Além do vice-governador passaram pelo auditório especialistas, autoridades e lideranças, xomo o Sindifisco, num debate técnico e aberto sobre os desafios da dívida pública mineira e as perspectivas do PROPAG, com foco nas alternativas de renegociação, sustentabilidade fiscal e equilíbrio federativo.


Foi uma oportunidade única para compreender, com profundidade, o cenário fiscal de Minas Gerais e seus impactos diretos sobre investimentos, gestão pública e o ambiente de negócios.













A Procuradora-Geral de Justiça Adjunta Jurídica, Reyvani Jabour, representando o Procurador Geral ressaltou que o debate sobre a dívida de Minas é, antes de tudo, uma questão intergeracional, cujos efeitos ultrapassam governos e impactam diretamente as próximas décadas.


Ela destacou que o Propag impõe obrigações severas ao Estado: além da entrega de ativos para abatimento da dívida, exige o cumprimento de metas que precisam ser revertidas em melhor prestação de serviços públicos, sob pena de o esforço fiscal não produzir benefícios reais para a população.


No painel, Reyvani Jabour destacou que o Ministério Público acompanha o tema com rigor técnico e compromisso público, atento às contrapartidas que o Estado deve cumprir e aos resultados que precisam chegar à sociedade.


Em sua fala, ela afirmou: “O Propag não é um ponto de partida, tampouco um ponto de chegada. Ele é o caminho que exige acompanhamento cuidadoso, responsabilidade de todas as instituições e compromisso permanente com o interesse público.


O que vivemos hoje é exatamente isso: uma travessia.” Para a chefe do MP, essa travessia exige transparência, controle e o permanente dever de assegurar que cada obrigação prevista no programa se converta em serviços públicos entregues ao cidadão mineiro.













Para detalhar o andamento do PROPAG, é preciso focar nos dois pontos pricipais: o principal ativo de Minas (a Codemig) e a tramitação recente na Assembleia Legislativa (ALMG).


​1. Detalhes sobre a CODEMIG

​A Companhia de Desenvolvimento Econômico de Minas Gerais (Codemig) é o ativo mais importante no pacote que Minas pretende federalizar.

  • Valor de Mercado: A Codemig foi avaliada em cerca de R$ 33,36 bilhões.
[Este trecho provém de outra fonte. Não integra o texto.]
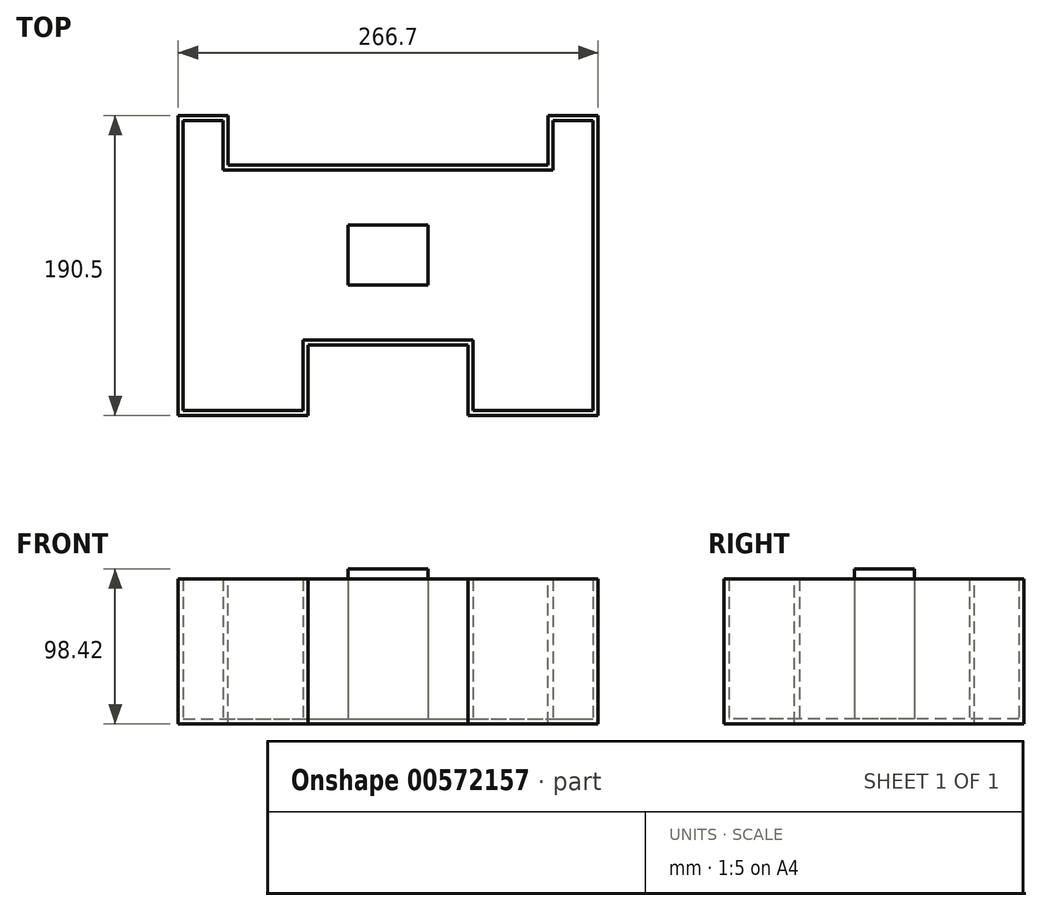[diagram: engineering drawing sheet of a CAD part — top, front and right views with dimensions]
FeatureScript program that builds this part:
annotation { "Feature Type Name" : "Feature", "Feature Type Description" : "" }
export const myFeature = defineFeature(function(context is Context, id is Id, definition is map)
    precondition{}
    {
        {
            var Q0;
            Q0=qCreatedBy(makeId("Top.planeOp"),FACE);
            var sketch = newSketch(context, id + "F0", { "sketchPlane" : qUnion([Q0])});
            skLineSegment(sketch, "E0.bottom", {"start": v(-169.86, 103.29) * mm, "end": v(-138.1, 103.29) * mm});
            skLineSegment(sketch, "E0.top", {"start": v(-169.86, -87.21) * mm, "end": v(-87.3, -87.21) * mm});
            skLineSegment(sketch, "E0.left", {"start": v(-169.86, 103.29) * mm, "end": v(-169.86, -87.21) * mm});
            skLineSegment(sketch, "E0.right", {"start": v(96.84, 103.29) * mm, "end": v(96.84, -87.21) * mm});
            skLineSegment(sketch, "E1.top", {"start": v(-138.1, 71.8) * mm, "end": v(65.1, 71.8) * mm});
            skLineSegment(sketch, "E1.left", {"start": v(-138.1, 103.29) * mm, "end": v(-138.1, 71.8) * mm});
            skLineSegment(sketch, "E1.right", {"start": v(65.1, 103.29) * mm, "end": v(65.1, 71.8) * mm});
            skLineSegment(sketch, "E2.bottom", {"start": v(-87.3, -42.5) * mm, "end": v(14.3, -42.5) * mm});
            skLineSegment(sketch, "E2.left", {"start": v(-87.3, -42.5) * mm, "end": v(-87.3, -87.21) * mm});
            skLineSegment(sketch, "E2.right", {"start": v(14.3, -42.5) * mm, "end": v(14.3, -87.21) * mm});
            skLineSegment(sketch, "E3.trimOffspring", {"start": v(14.3, -87.21) * mm, "end": v(96.84, -87.21) * mm});
            skLineSegment(sketch, "E4.trimOffspring", {"start": v(65.1, 103.29) * mm, "end": v(96.84, 103.29) * mm});
            skSolve(sketch);
        }
        {
            var Q0;
            Q0=makeQuery(id+"F0.imprint","IMPRINT",FACE,{"disambiguationData":[TD([[makeQuery(id+"F0.imprint","IMPRINT",EDGE,{"derivedFrom":sQuery(id+"F0.wireOp",EDGE,"E0.bottom")}),-1.0]])]});
            extrude(context, id + "F1", {"entities" : qUnion([Q0]), "oppositeDirection" : true, "depth" : 3.17 * mm, "offsetDistance" : 25.4 * mm});
        }
        {
            var Q0;
            Q0=makeQuery(id+"F1.opExtrude","CAP_FACE",FACE,{"disambiguationData":[OSD([sQuery(id+"F0.wireOp",EDGE,"E0.bottom"),sQuery(id+"F0.wireOp",EDGE,"E0.top"),sQuery(id+"F0.wireOp",EDGE,"E0.left"),sQuery(id+"F0.wireOp",EDGE,"E0.right"),sQuery(id+"F0.wireOp",EDGE,"E1.top"),sQuery(id+"F0.wireOp",EDGE,"E1.left"),sQuery(id+"F0.wireOp",EDGE,"E1.right"),sQuery(id+"F0.wireOp",EDGE,"E2.bottom"),sQuery(id+"F0.wireOp",EDGE,"E2.left"),sQuery(id+"F0.wireOp",EDGE,"E2.right"),sQuery(id+"F0.wireOp",EDGE,"E3.trimOffspring"),sQuery(id+"F0.wireOp",EDGE,"E4.trimOffspring")])],"isStart":true});
            var sketch = newSketch(context, id + "F2", { "sketchPlane" : qUnion([Q0])});
            skLineSegment(sketch, "E5.bottom", {"start": v(-166.68, 100.11) * mm, "end": v(-141.28, 100.11) * mm});
            skLineSegment(sketch, "E5.top", {"start": v(-166.68, -84.04) * mm, "end": v(-116.96, -84.04) * mm});
            skLineSegment(sketch, "E5.left", {"start": v(-166.68, 100.11) * mm, "end": v(-166.68, -84.04) * mm});
            skLineSegment(sketch, "E5.right", {"start": v(-141.28, 100.11) * mm, "end": v(-141.28, 68.63) * mm});
            skLineSegment(sketch, "E6.bottom", {"start": v(-141.28, 68.63) * mm, "end": v(68.27, 68.63) * mm});
            skLineSegment(sketch, "E6.top", {"start": v(-90.48, -39.32) * mm, "end": v(17.47, -39.32) * mm});
            skLineSegment(sketch, "E7.bottom", {"start": v(68.27, 100.11) * mm, "end": v(93.67, 100.11) * mm});
            skLineSegment(sketch, "E7.top", {"start": v(40.34, -84.04) * mm, "end": v(93.67, -84.04) * mm});
            skLineSegment(sketch, "E7.left", {"start": v(68.27, 100.11) * mm, "end": v(68.27, 68.63) * mm});
            skLineSegment(sketch, "E7.right", {"start": v(93.67, 100.11) * mm, "end": v(93.67, -84.04) * mm});
            skLineSegment(sketch, "E8", {"start": v(-116.96, -84.04) * mm, "end": v(-90.48, -84.04) * mm});
            skLineSegment(sketch, "E9", {"start": v(-90.48, -84.04) * mm, "end": v(-90.48, -39.32) * mm});
            skLineSegment(sketch, "E10", {"start": v(17.47, -39.32) * mm, "end": v(17.47, -84.04) * mm});
            skLineSegment(sketch, "E11", {"start": v(17.47, -84.04) * mm, "end": v(40.34, -84.04) * mm});
            skLineSegment(sketch, "E12", {"start": v(-169.86, 103.29) * mm, "end": v(-138.1, 103.29) * mm});
            skLineSegment(sketch, "E13", {"start": v(-138.1, 103.29) * mm, "end": v(-138.1, 71.8) * mm});
            skLineSegment(sketch, "E14", {"start": v(-138.1, 71.8) * mm, "end": v(65.1, 71.8) * mm});
            skLineSegment(sketch, "E15", {"start": v(65.1, 71.8) * mm, "end": v(65.1, 103.29) * mm});
            skLineSegment(sketch, "E16", {"start": v(65.1, 103.29) * mm, "end": v(96.84, 103.29) * mm});
            skLineSegment(sketch, "E17", {"start": v(96.84, 103.29) * mm, "end": v(96.84, -87.21) * mm});
            skLineSegment(sketch, "E18", {"start": v(96.84, -87.21) * mm, "end": v(14.3, -87.21) * mm});
            skLineSegment(sketch, "E19", {"start": v(14.3, -87.21) * mm, "end": v(14.3, -42.5) * mm});
            skLineSegment(sketch, "E20", {"start": v(14.3, -42.5) * mm, "end": v(-87.3, -42.5) * mm});
            skLineSegment(sketch, "E21", {"start": v(-87.3, -42.5) * mm, "end": v(-87.3, -87.21) * mm});
            skLineSegment(sketch, "E22", {"start": v(-87.3, -87.21) * mm, "end": v(-169.86, -87.21) * mm});
            skLineSegment(sketch, "E23", {"start": v(-169.86, -87.21) * mm, "end": v(-169.86, 103.29) * mm});
            skSolve(sketch);
        }
        {
            var Q0;
            Q0=makeQuery(id+"F2.imprint","IMPRINT",FACE,{"disambiguationData":[TD([[makeQuery(id+"F2.imprint","IMPRINT",EDGE,{"derivedFrom":sQuery(id+"F2.wireOp",EDGE,"E5.bottom")}),1.0]])]});
            extrude(context, id + "F3", {"entities" : qUnion([Q0]), "operationType" : NewBodyOperationType.ADD, "depth" : 88.9 * mm, "offsetDistance" : 25.4 * mm});
        }
        {
            var Q0;
            Q0=makeQuery(id+"F1.opExtrude","CAP_FACE",FACE,{"disambiguationData":[OSD([sQuery(id+"F0.wireOp",EDGE,"E0.bottom"),sQuery(id+"F0.wireOp",EDGE,"E0.top"),sQuery(id+"F0.wireOp",EDGE,"E0.left"),sQuery(id+"F0.wireOp",EDGE,"E0.right"),sQuery(id+"F0.wireOp",EDGE,"E1.top"),sQuery(id+"F0.wireOp",EDGE,"E1.left"),sQuery(id+"F0.wireOp",EDGE,"E1.right"),sQuery(id+"F0.wireOp",EDGE,"E2.bottom"),sQuery(id+"F0.wireOp",EDGE,"E2.left"),sQuery(id+"F0.wireOp",EDGE,"E2.right"),sQuery(id+"F0.wireOp",EDGE,"E3.trimOffspring"),sQuery(id+"F0.wireOp",EDGE,"E4.trimOffspring")])],"isStart":true});
            var sketch = newSketch(context, id + "F4", { "sketchPlane" : qUnion([Q0])});
            skLineSegment(sketch, "E24.bottom", {"start": v(-61.9, 33.7) * mm, "end": v(-11.1, 33.7) * mm});
            skLineSegment(sketch, "E24.top", {"start": v(-61.9, -4.4) * mm, "end": v(-11.1, -4.4) * mm});
            skLineSegment(sketch, "E24.left", {"start": v(-61.9, 33.7) * mm, "end": v(-61.9, -4.4) * mm});
            skLineSegment(sketch, "E24.right", {"start": v(-11.1, 33.7) * mm, "end": v(-11.1, -4.4) * mm});
            skSolve(sketch);
        }
        {
            var Q0;
            Q0 = qSketchRegion(id + "F4", true);
            extrude(context, id + "F5", {"entities" : qUnion([Q0]), "operationType" : NewBodyOperationType.ADD, "depth" : 95.25 * mm, "offsetDistance" : 25.4 * mm});
        }
    });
Esse valor representa uma parte significativa do exigido pela União para a adesão ao PROPAG.

  • Significado no Propag: A avaliação da Codemig quase atinge, sozinha, a marca exigida pelo programa, o que é um ponto de discussão, pois a oposição argumenta que isso tornaria desnecessária a venda de outros ativos valiosos e lucrativos, como a Copasa, ou a transferência de vários imóveis.

  • Federalização: A proposta é transferir a empresa (que explora nióbio) para o Governo Federal, com o objetivo de abater a dívida do estado com a União.
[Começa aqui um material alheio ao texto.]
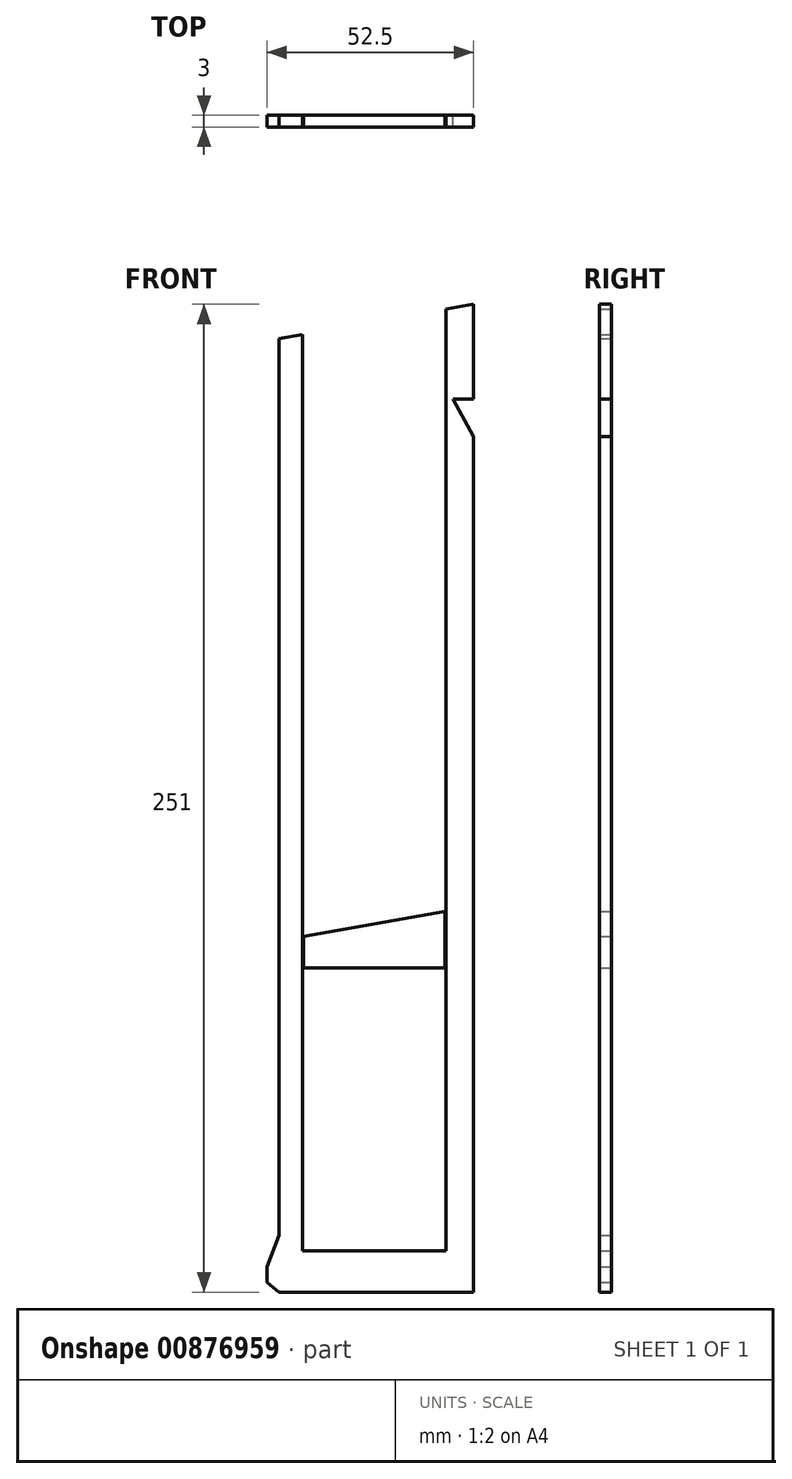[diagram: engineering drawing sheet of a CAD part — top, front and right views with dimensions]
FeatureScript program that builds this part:
annotation { "Feature Type Name" : "Feature", "Feature Type Description" : "" }
export const myFeature = defineFeature(function(context is Context, id is Id, definition is map)
    precondition{}
    {
        {
            var Q0;
            Q0=qCreatedBy(makeId("Front.planeOp"),FACE);
            var sketch = newSketch(context, id + "F0", { "sketchPlane" : qUnion([Q0])});
            skLineSegment(sketch, "E0", {"start": v(0, -251) * mm, "end": v(-49.5, -251) * mm});
            skPoint(sketch, "E1", {"position": v(-43.44, -7.66) * mm});
            skPoint(sketch, "E2", {"position": v(-7, -1.23) * mm});
            skLineSegment(sketch, "E3", {"start": v(-49.5, -8.73) * mm, "end": v(-43.44, -7.66) * mm});
            skLineSegment(sketch, "E4", {"start": v(0, 0) * mm, "end": v(-7, -1.23) * mm});
            skLineSegment(sketch, "E5", {"start": v(-43.44, -7.66) * mm, "end": v(-43.44, -240.5) * mm});
            skLineSegment(sketch, "E6", {"start": v(-7, -1.23) * mm, "end": v(-7, -240.5) * mm});
            skLineSegment(sketch, "E7", {"start": v(-7, -240.5) * mm, "end": v(-43.44, -240.5) * mm});
            skLineSegment(sketch, "E8", {"start": v(-43.19, -168.59) * mm, "end": v(-7.25, -168.59) * mm});
            skLineSegment(sketch, "E9", {"start": v(-43.19, -168.59) * mm, "end": v(-43.19, -160.59) * mm});
            skLineSegment(sketch, "E10", {"start": v(-43.19, -160.59) * mm, "end": v(-7.25, -154.25) * mm});
            skLineSegment(sketch, "E11", {"start": v(-7.25, -154.25) * mm, "end": v(-7.25, -168.59) * mm});
            skPoint(sketch, "E12", {"position": v(0, -24.07) * mm});
            skPoint(sketch, "E13", {"position": v(0, -33.57) * mm});
            skLineSegment(sketch, "E14", {"start": v(0, -24.07) * mm, "end": v(-5.25, -24.07) * mm});
            skLineSegment(sketch, "E15", {"start": v(-5.25, -24.07) * mm, "end": v(0, -33.57) * mm});
            skLineSegment(sketch, "E16", {"start": v(0, -24.07) * mm, "end": v(0, 0) * mm});
            skLineSegment(sketch, "E17", {"start": v(0, -33.57) * mm, "end": v(0, -251) * mm});
            skLineSegment(sketch, "E18", {"start": v(-49.5, -236.5) * mm, "end": v(-52.5, -244.5) * mm});
            skLineSegment(sketch, "E19", {"start": v(-52.5, -244.5) * mm, "end": v(-52.5, -248.5) * mm});
            skLineSegment(sketch, "E20", {"start": v(-52.5, -248.5) * mm, "end": v(-49.5, -251) * mm});
            skLineSegment(sketch, "E21", {"start": v(-49.5, -236.5) * mm, "end": v(-49.5, -8.73) * mm});
            skSolve(sketch);
        }
        {
            var Q0;
            Q0=makeQuery(id+"F0.imprint","IMPRINT",FACE,{"disambiguationData":[TD([[makeQuery(id+"F0.imprint","IMPRINT",EDGE,{"derivedFrom":sQuery(id+"F0.wireOp",EDGE,"ZOjMvmvA-9yqH-GHR5-0Tow-drmrUjQdXzBV")}),-1.0]])]});
            var Q1;
            Q1=makeQuery(id+"F0.imprint","IMPRINT",FACE,{"disambiguationData":[TD([[makeQuery(id+"F0.imprint","IMPRINT",EDGE,{"derivedFrom":sQuery(id+"F0.wireOp",EDGE,"E8")}),1.0]])]});
            extrude(context, id + "F1", {"entities" : qUnion([Q0, Q1]), "depth" : 3 * mm, "offsetDistance" : 25 * mm});
        }
        {
            var Q0;
            Q0=makeQuery(id+"F0.imprint","IMPRINT",FACE,{"disambiguationData":[TD([[makeQuery(id+"F0.imprint","IMPRINT",EDGE,{"derivedFrom":sQuery(id+"F0.wireOp",EDGE,"E0")}),-1.0]])]});
            extrude(context, id + "F2", {"entities" : qUnion([Q0]), "depth" : 3 * mm, "offsetDistance" : 25 * mm});
        }
    });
​2. Tramitação na Assembleia Legislativa (ALMG)

​O andamento dos projetos do Propag na ALMG tem sido marcado por debates acalorados e lentidão, devido às polêmicas:

  • Adiamento da Votação de Imóveis: Recentemente (17/11/2025), a análise do Projeto de Lei (PL) que autoriza a transferência de imóveis do Estado para a União foi adiada na Comissão de Fiscalização Financeira e Orçamentária (FFO).

  • Motivo: O adiamento ocorreu para que os deputados pudessem analisar melhor a lista de propriedades. Embora prédios como o Palácio das Artes e a Cidade Administrativa tenham sido retirados da lista de transferência, outros imóveis de uso público continuam, como a Escola Estadual Governador Milton Campos (Estadual Central), gerando forte oposição e pedidos de avaliação técnica detalhada.

  • Pressão por Celeridade: Líderes da Assembleia e do governo têm pressionado por uma solução rápida, afirmando que a "novela do Propag" precisa acabar para que Minas Gerais comece a se beneficiar da redução dos juros da dívida.

  • Outros Projetos: Projetos de lei que envolvem a federalização da MGI (Minas Gerais Participações) e a transferência de créditos previdenciários também fazem parte do pacote e estão em diferentes fases de tramitação na ALMG.


​Em resumo, a Codemig é o principal ativo para viabilizar a adesão, mas a transferência dos imóveis é o ponto que está travando o pacote neste momento na Assembleia.